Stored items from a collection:
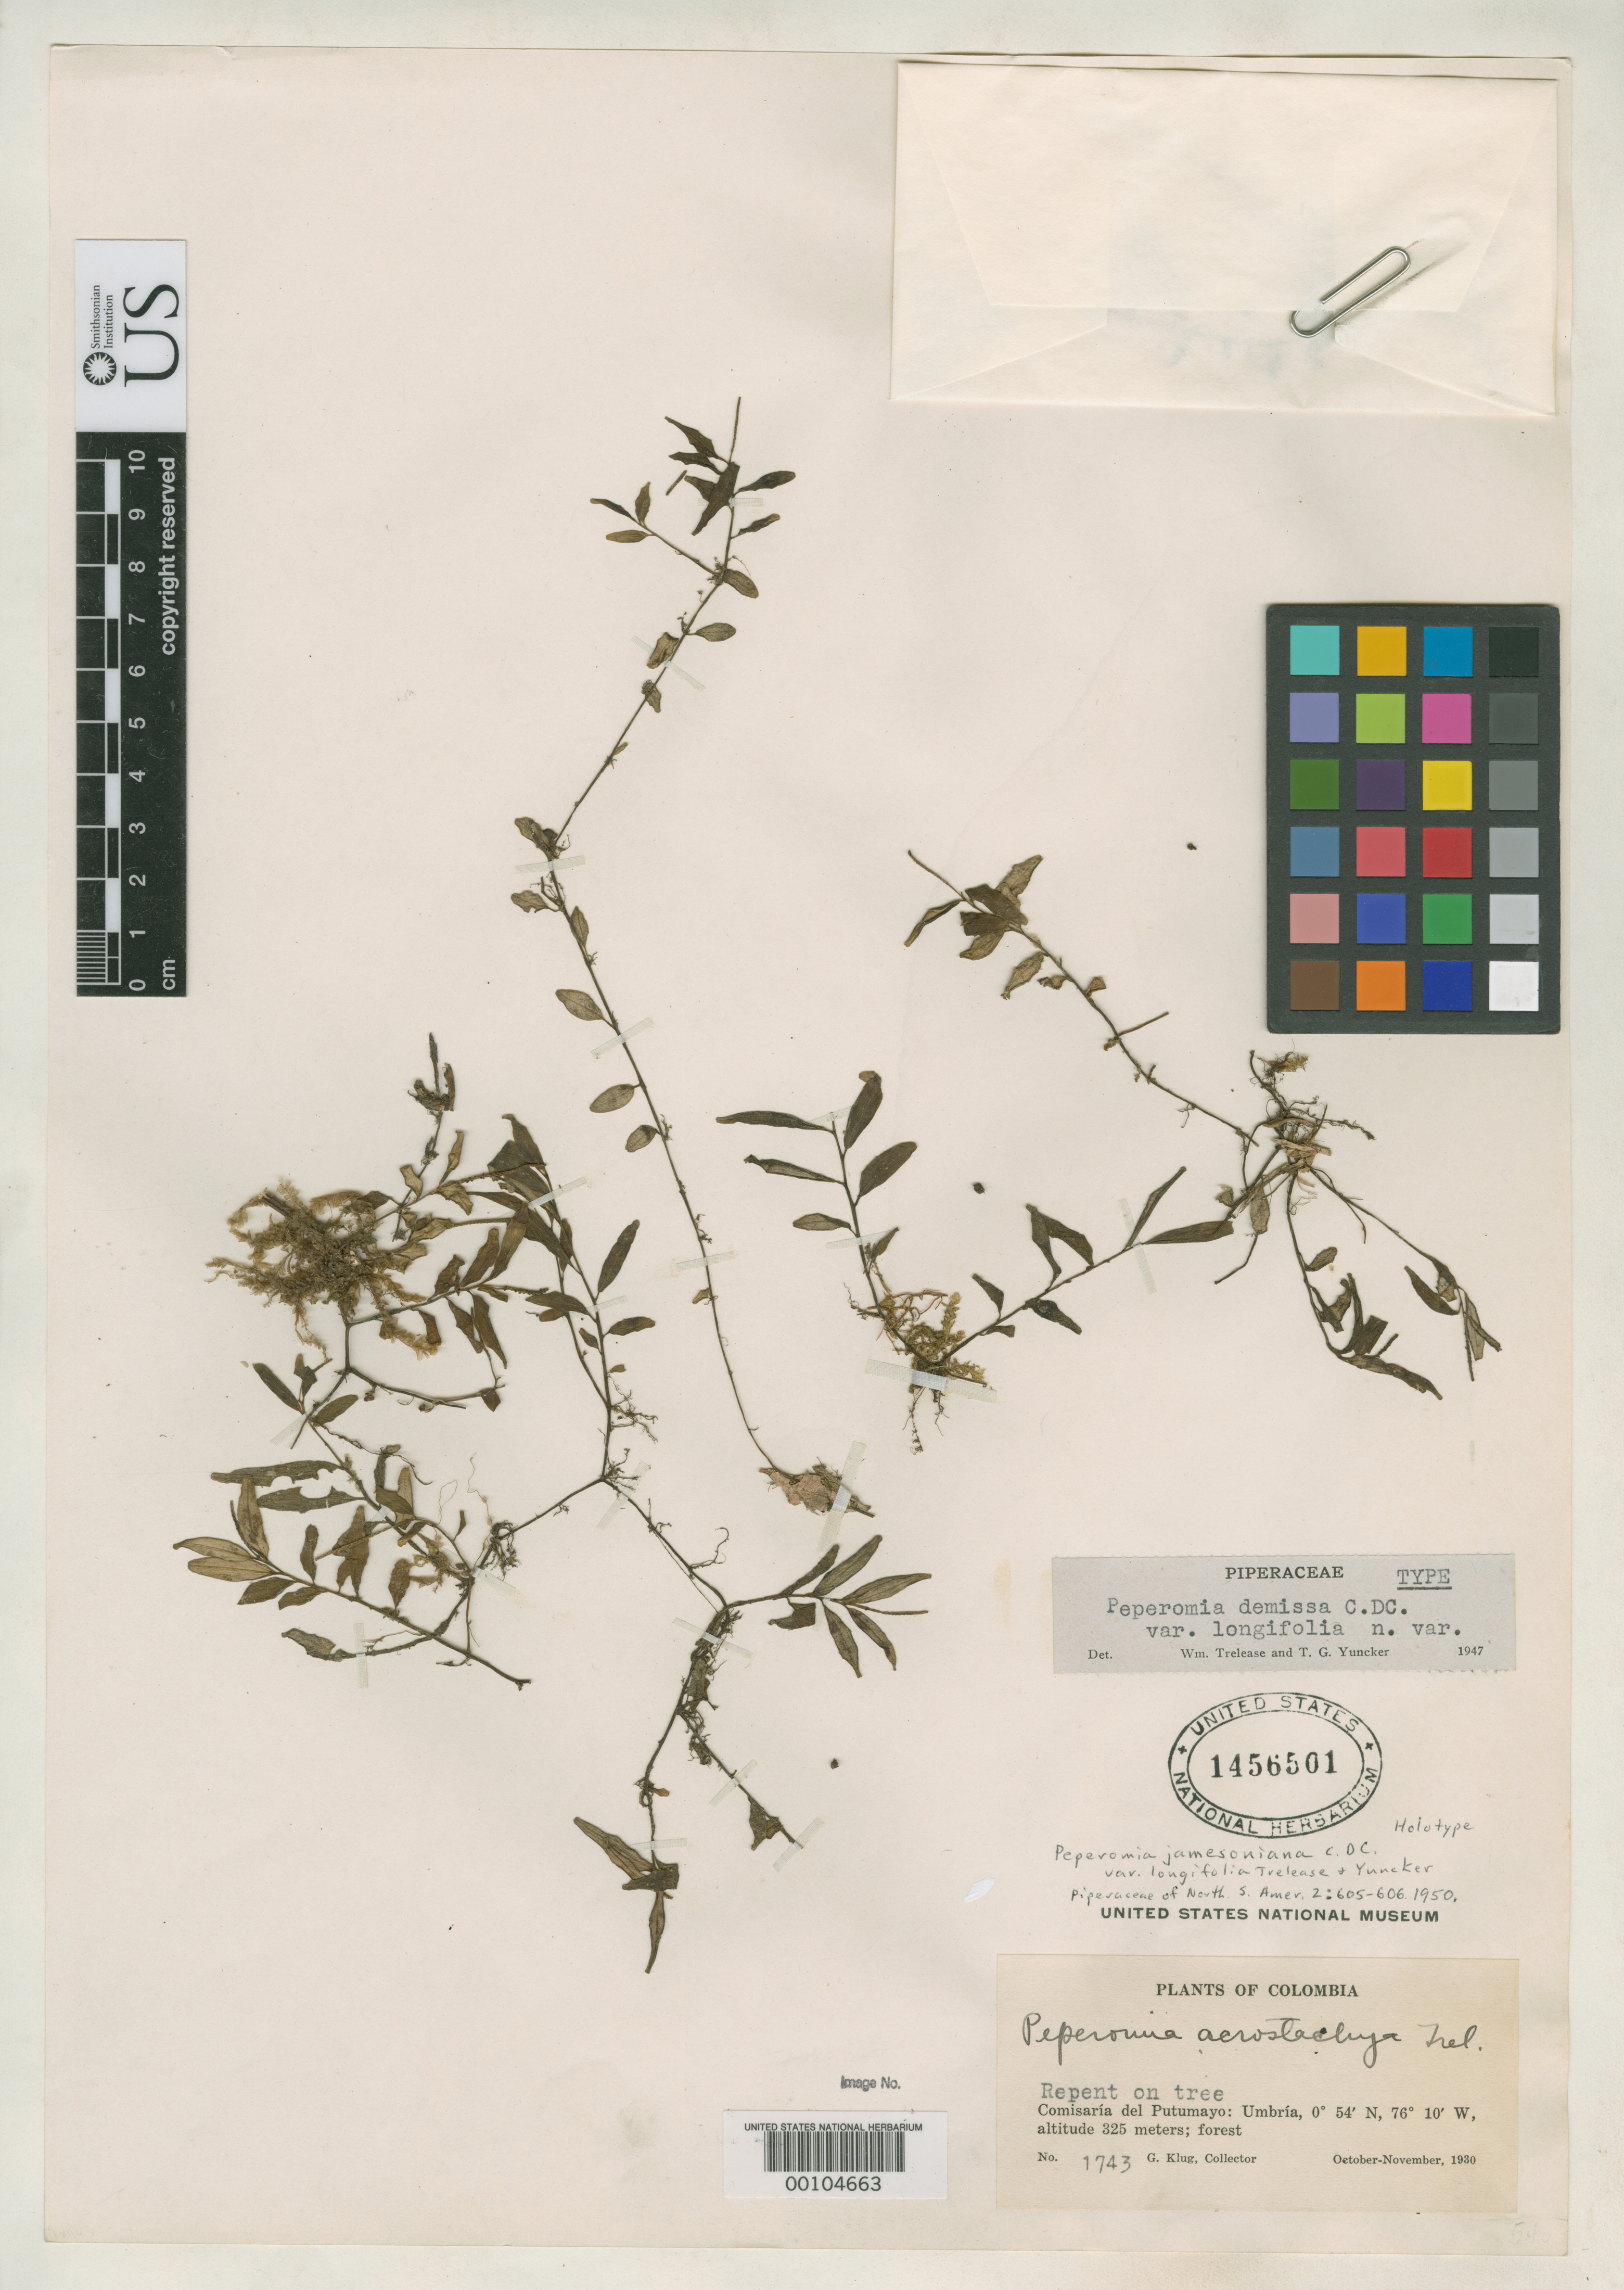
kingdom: Plantae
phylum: Tracheophyta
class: Magnoliopsida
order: Piperales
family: Piperaceae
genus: Peperomia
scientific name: Peperomia jamesoniana var. longifolia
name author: Trel. & Yunck.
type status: Holotype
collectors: G. Klug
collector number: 1743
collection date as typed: Oct 1930 to -- Nov 1930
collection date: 1930-10/1930-11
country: Colombia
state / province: Putumayo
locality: Umbria.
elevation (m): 325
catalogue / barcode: US 1456501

▸ Problem to solve
Swap "elevation (m)" for "altitude (m)" throughout the data above and write it out again with nothing else changed. Leave out the pictures.

▸ Task response
kingdom: Plantae
phylum: Tracheophyta
class: Magnoliopsida
order: Piperales
family: Piperaceae
genus: Peperomia
scientific name: Peperomia jamesoniana var. longifolia
name author: Trel. & Yunck.
type status: Holotype
collectors: G. Klug
collector number: 1743
collection date as typed: Oct 1930 to -- Nov 1930
collection date: 1930-10/1930-11
country: Colombia
state / province: Putumayo
locality: Umbria.
altitude (m): 325
catalogue / barcode: US 1456501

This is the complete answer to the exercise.